Regular expression for a string literal in flex/lex
I'm experimenting to learn flex and would like to match string literals. My code currently looks like:
"\""([^\n\"\\]*(\\[.\n])*)*"\"" {/*matches string-literal*/;}
I've been struggling with variations for an hour or so and can't get it working the way it should. I'm essentially hoping to match a string literal that can't contain a new-line (unless it's escaped) and supports escaped characters.
I am probably just writing a poor regular expression or one incompatible with flex.

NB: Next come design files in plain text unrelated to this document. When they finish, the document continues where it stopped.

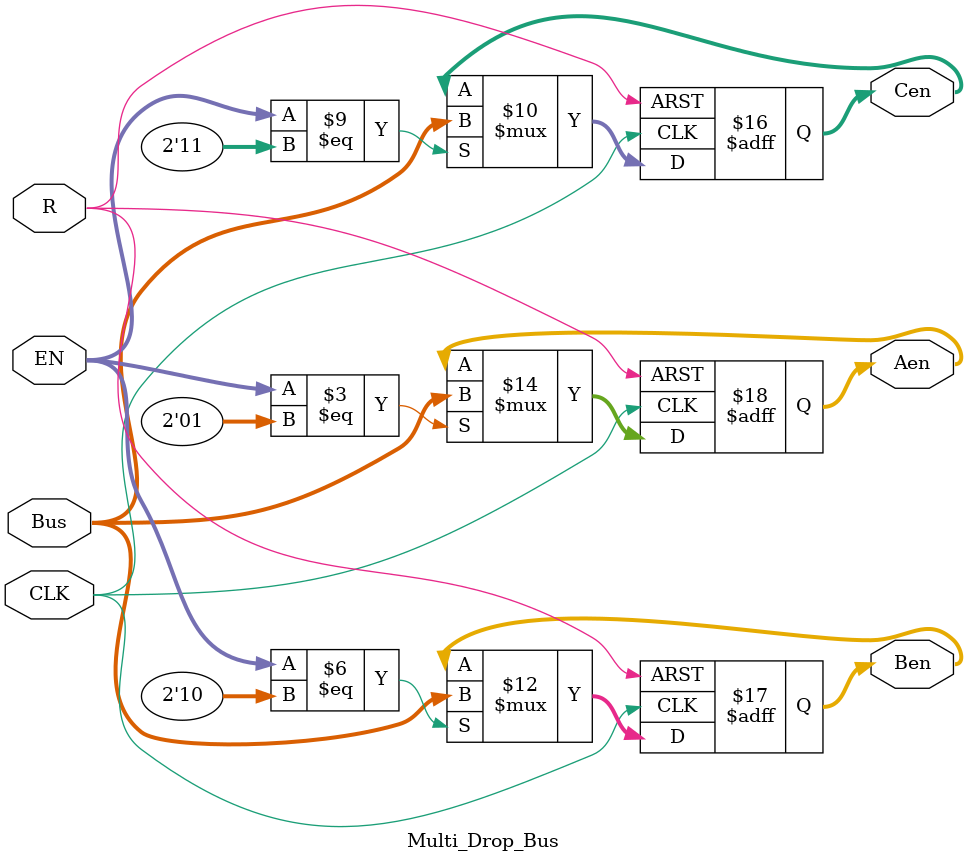
<source format=v>
module Multi_Drop_Bus(
	input		[7:0] Bus, // Entrada de datos transmitidos a través del bus.
	input 	CLK, R,    // Señales de reloj y reinicio del sistema.
	input		[1:0] EN,   // Selección de dispositivo que recibe los datos.
	output	reg	[7:0] Aen, // Señal de habilitación de recepción de datos del dispositivo A.
	output	reg	[7:0] Ben, // Señal de habilitación de recepción de datos del dispositivo B.
	output	reg	[7:0] Cen  // Señal de habilitación de recepción de datos del dispositivo C.


);


// Este bloque se encarga de habilitar la recepción de datos en el dispositivo A.   
	always @(posedge CLK or negedge R)
		begin: RegAen
			if(!R) // Si la señal de reinicio está en bajo.
				Aen <= 8'h00; // Se establece la señal de habilitación de recepción de datos en cero.
			else 
				if(EN == 2'b01) // Si la señal de selección de dispositivo es igual a 2'b01 (Aen).
					Aen <= Bus; // Se establece la señal de habilitación de recepción de datos en el valor de la señal de entrada "Bus".
		end
		
// Este bloque se encarga de habilitar la recepción de datos en el dispositivo B.
	always @(posedge CLK or negedge R)
		begin: RegBen
			if(!R) // Si la señal de reinicio está en bajo.
				Ben <= 8'h00; // Se establece la señal de habilitación de recepción de datos en cero
			else 
				if(EN == 2'b10) // Si la señal de selección de dispositivo es igual a 2'b10 (Ben)
					Ben <= Bus;// Se establece la señal de habilitación de recepción de datos en el valor de la señal de entrada "Bus".
		end
		// Este bloque se encarga de habilitar la recepción de datos en el dispositivo C.
			always @(posedge CLK or negedge R)
		begin: RegCen
			if(!R) // Se establece la señal de habilitación de recepción de datos en cero
				Cen <= 8'h00; // Se establece la señal de habilitación de recepción de datos en cero
			else 
				if(EN == 2'b11)  // Si la señal de selección de dispositivo es igual a 2'b11 (Cen)
					Cen <= Bus; // Se establece la señal de habilitación de recepción de datos en el valor de la señal de entrada "Bus".
		end
		endmodule
</source>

Please advise!
A string consists of a quote mark
"
followed by zero or more of either an escaped anything
\\.
or a non-quote character, non-backslash character
[^"\\]
and finally a terminating quote
"
Put it all together, and you've got
\"(\\.|[^"\\])*\"
The delimiting quotes are escaped because they are Flex meta-characters.
For a single line... you can use this:
\"([^\\\"]|\\.)*\" {/*matches string-literal on a single line*/;}
How about using a start state...
int enter_dblquotes = 0; %x DBLQUOTES %% \" { BEGIN(DBLQUOTES); enter_dblquotes++; } <DBLQUOTES>*\" { if (enter_dblquotes){ handle_this_dblquotes(yytext); BEGIN(INITIAL); /* revert back to normal */ enter_dblquotes--; } } ...more rules follow...
It was similar to that effect (flex uses %s
or %x
to indicate what state would be expected. When the flex input detects a quote, it switches to another state, then continues lexing until it reaches another quote, in which it reverts back to the normal state.
Paste my code snippet about handling string in flex, hope inspire your thinking.
Use Start Condition to handle string literal will be more scalable and clear.
%x SINGLE_STRING
%%
\" BEGIN(SINGLE_STRING);
<SINGLE_STRING>{
\n yyerror("the string misses \" to termiate before newline");
<<EOF>> yyerror("the string misses \" to terminate before EOF");
([^\\\"]|\\.)* {/* do your work like save in here */}
\" BEGIN(INITIAL);
. ;
}
This is what we use in Zolang for single line string literals with embedded templates ${...}
\"(\$\{.*\}|\\.|[^\"\\])*\"